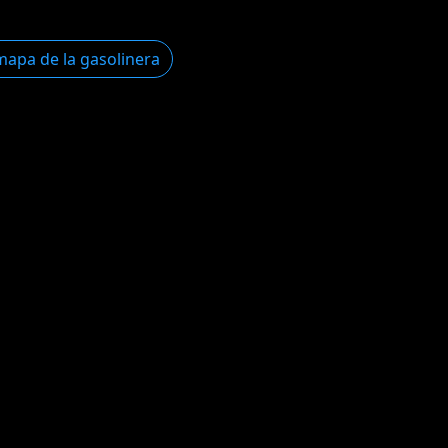
mapa de la gasolinera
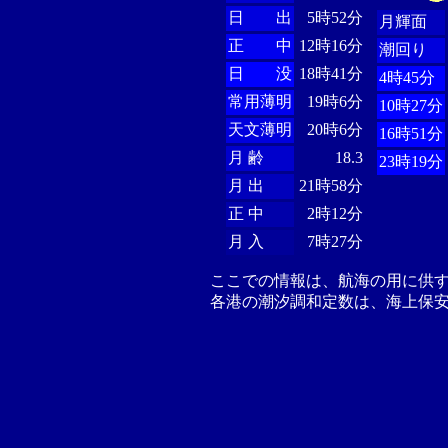
日 出
5時52分
月輝面
正 中
12時16分
潮回り
日 没
18時41分
4時45分
常用薄明
19時6分
10時27分
天文薄明
20時6分
16時51分
月 齢
18.3
23時19分
月 出
21時58分
正 中
2時12分
月 入
7時27分
ここでの情報は、航海の用に供
各港の潮汐調和定数は、海上保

□ □ □ □

Try it = Give the text of the data again with "gasolinera" replaced by "estación de servicio" wherever it occurs and everything else unchanged. Leave out the pictures.

Response to the task =
mapa de la estación de servicio
日 出
5時52分
月輝面
正 中
12時16分
潮回り
日 没
18時41分
4時45分
常用薄明
19時6分
10時27分
天文薄明
20時6分
16時51分
月 齢
18.3
23時19分
月 出
21時58分
正 中
2時12分
月 入
7時27分
ここでの情報は、航海の用に供
各港の潮汐調和定数は、海上保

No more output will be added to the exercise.